_Assignment_
Whenever a line of the records below contains the word "none", copy that line.

------ Data shown

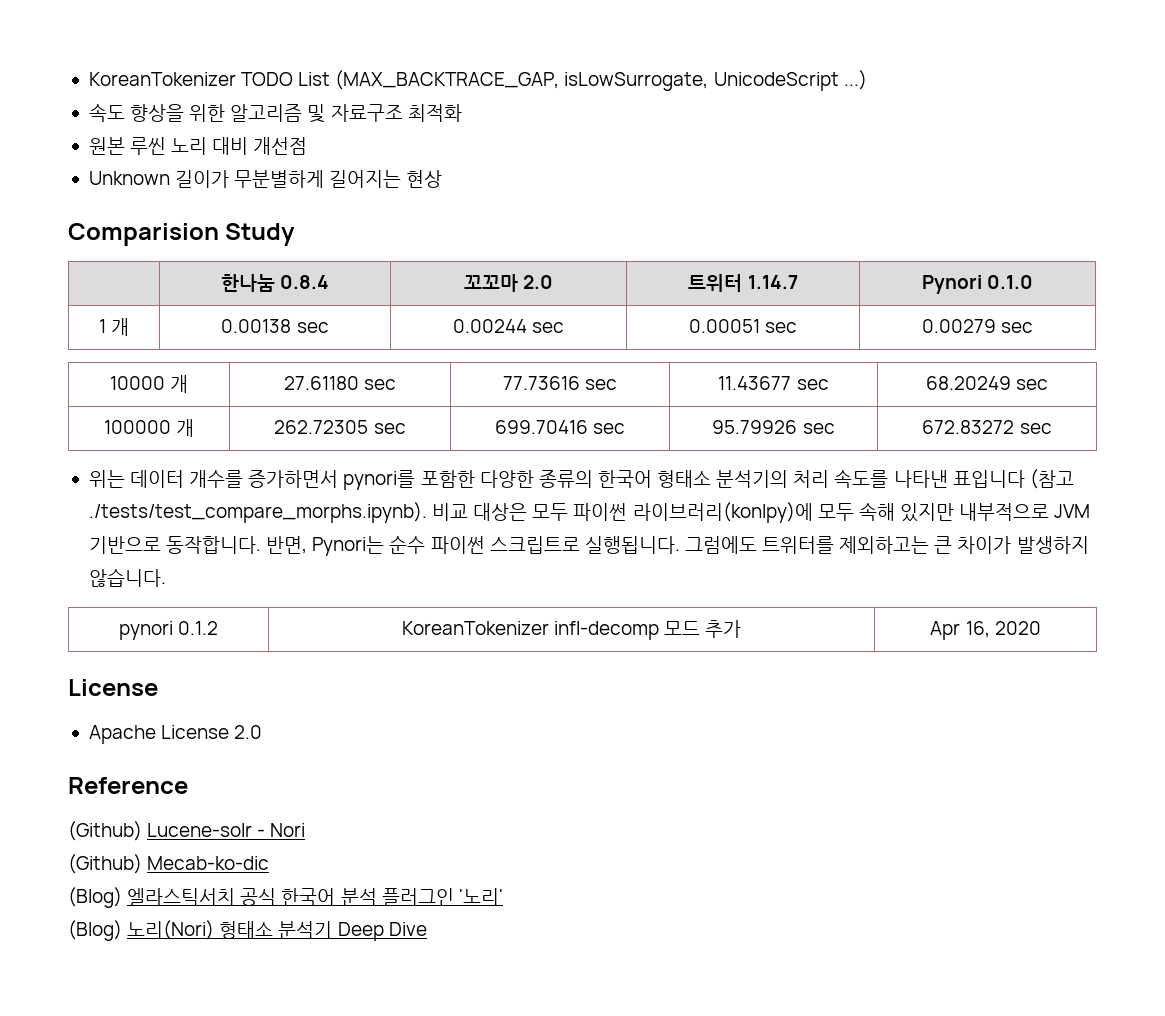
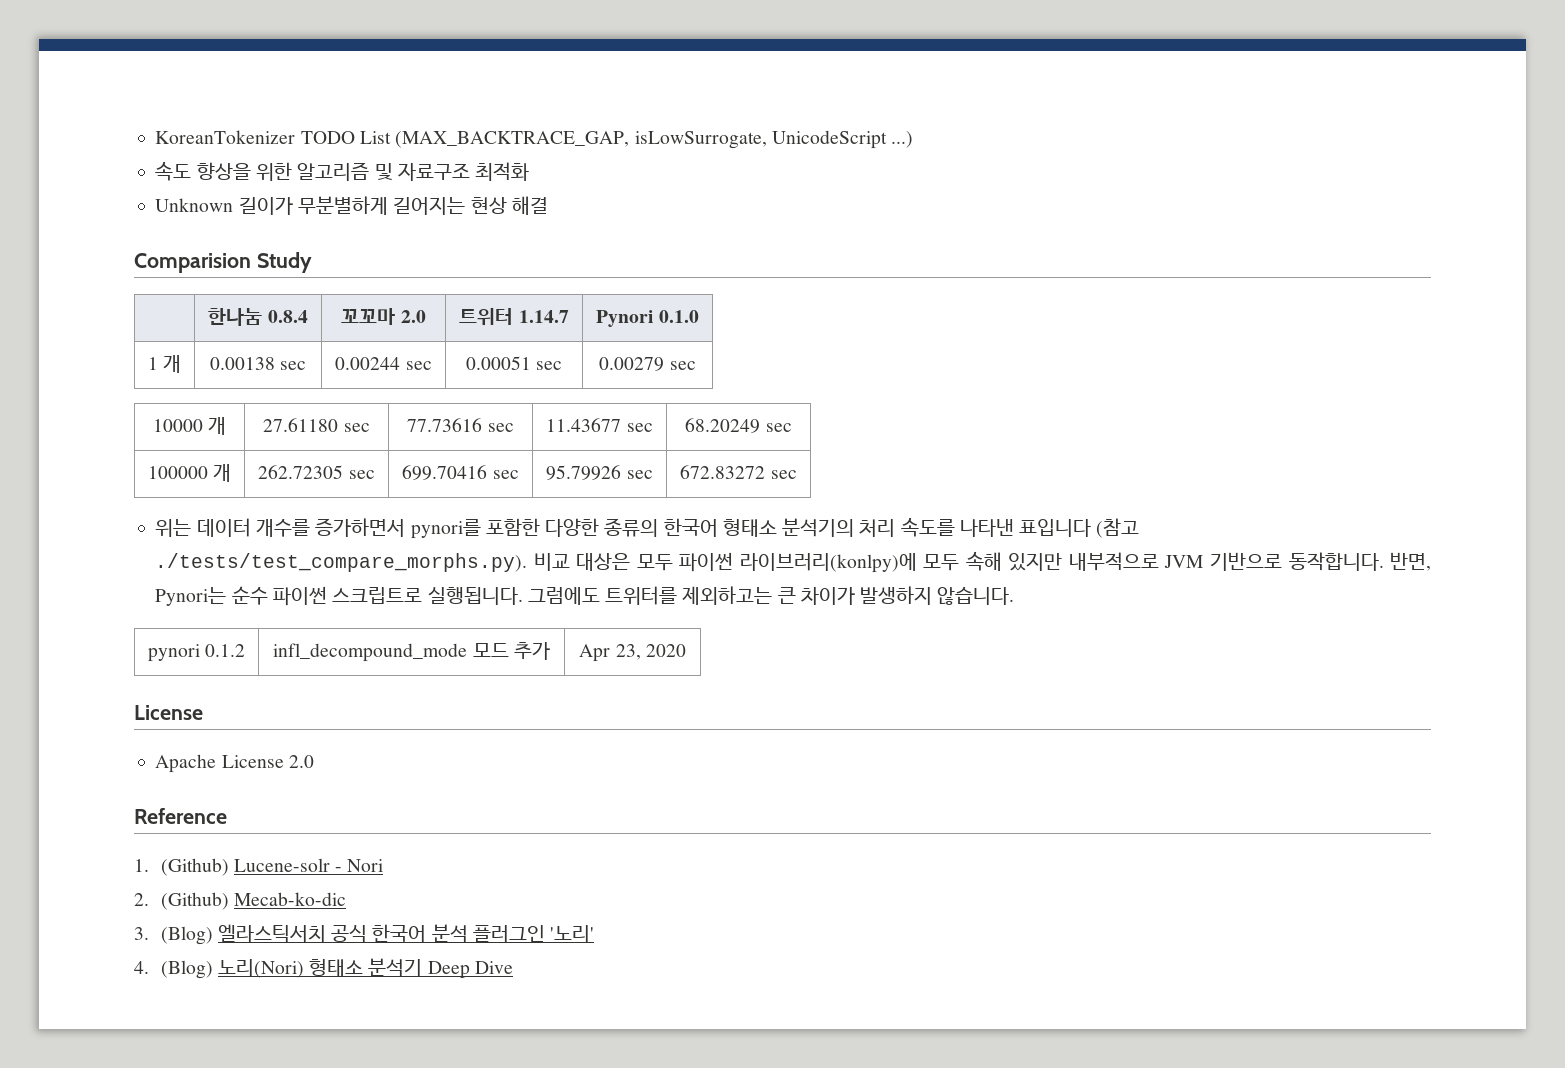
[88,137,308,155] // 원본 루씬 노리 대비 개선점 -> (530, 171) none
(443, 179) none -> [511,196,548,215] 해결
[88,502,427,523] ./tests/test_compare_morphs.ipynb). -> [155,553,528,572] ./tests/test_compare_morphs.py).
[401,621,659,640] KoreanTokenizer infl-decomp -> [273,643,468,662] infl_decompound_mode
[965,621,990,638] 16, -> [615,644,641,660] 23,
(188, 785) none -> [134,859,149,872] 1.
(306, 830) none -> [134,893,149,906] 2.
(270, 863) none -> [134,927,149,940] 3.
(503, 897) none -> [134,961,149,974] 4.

------------
------ Data shown

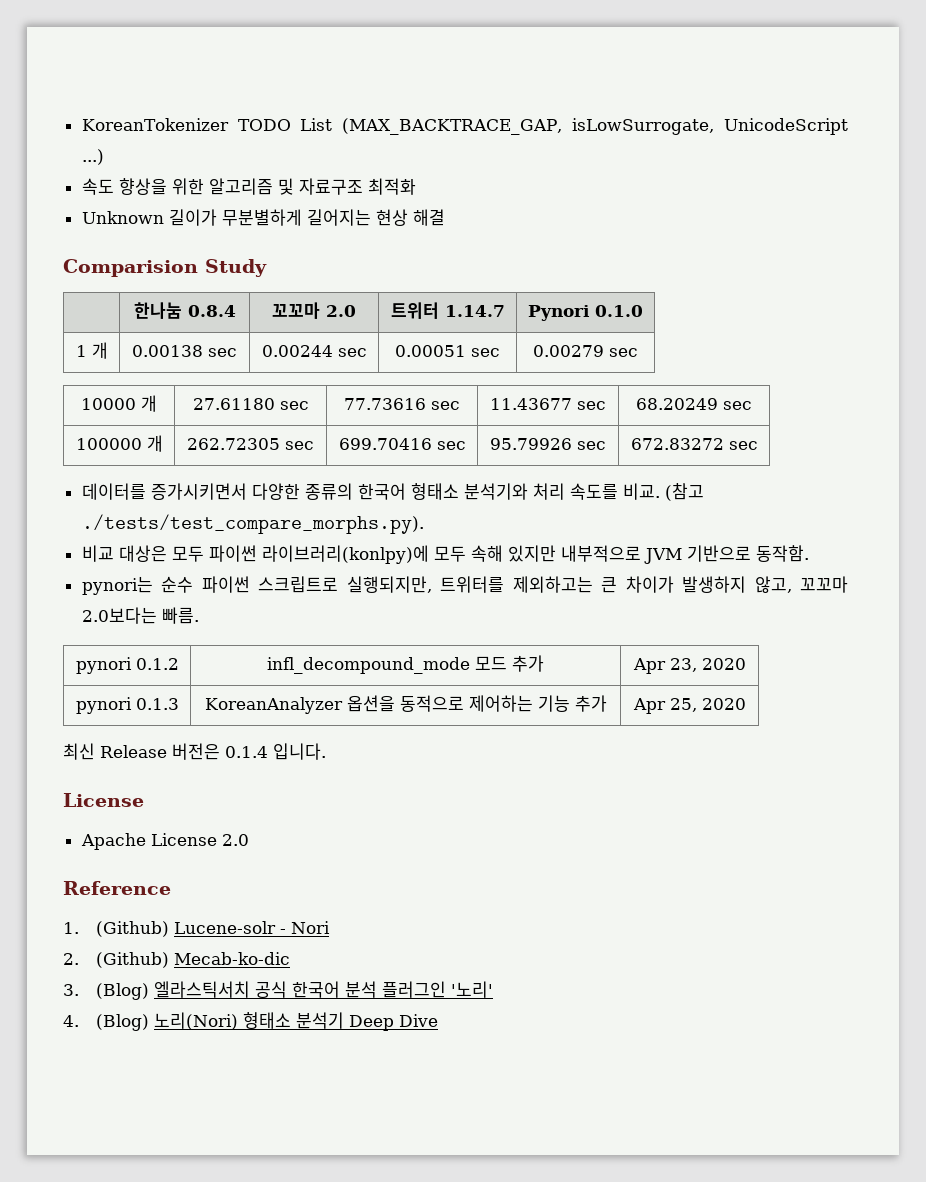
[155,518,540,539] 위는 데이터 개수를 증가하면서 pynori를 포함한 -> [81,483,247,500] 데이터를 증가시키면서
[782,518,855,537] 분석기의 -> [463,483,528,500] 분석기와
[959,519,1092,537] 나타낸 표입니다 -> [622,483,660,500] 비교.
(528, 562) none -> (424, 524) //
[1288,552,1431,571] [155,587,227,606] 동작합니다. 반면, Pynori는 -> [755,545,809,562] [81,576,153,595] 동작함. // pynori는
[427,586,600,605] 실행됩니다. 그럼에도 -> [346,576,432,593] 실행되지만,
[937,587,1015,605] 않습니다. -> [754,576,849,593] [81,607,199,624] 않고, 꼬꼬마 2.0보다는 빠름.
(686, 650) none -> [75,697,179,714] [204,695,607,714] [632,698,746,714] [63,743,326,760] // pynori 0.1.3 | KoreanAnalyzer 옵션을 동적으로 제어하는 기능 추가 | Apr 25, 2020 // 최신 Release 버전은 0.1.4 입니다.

------------

_Answer box_
[88,137,308,155] // 원본 루씬 노리 대비 개선점 -> (530, 171) none
(443, 179) none -> [511,196,548,215] 해결
(188, 785) none -> [134,859,149,872] 1.
(306, 830) none -> [134,893,149,906] 2.
(270, 863) none -> [134,927,149,940] 3.
(503, 897) none -> [134,961,149,974] 4.
(528, 562) none -> (424, 524) //
(686, 650) none -> [75,697,179,714] [204,695,607,714] [632,698,746,714] [63,743,326,760] // pynori 0.1.3 | KoreanAnalyzer 옵션을 동적으로 제어하는 기능 추가 | Apr 25, 2020 // 최신 Release 버전은 0.1.4 입니다.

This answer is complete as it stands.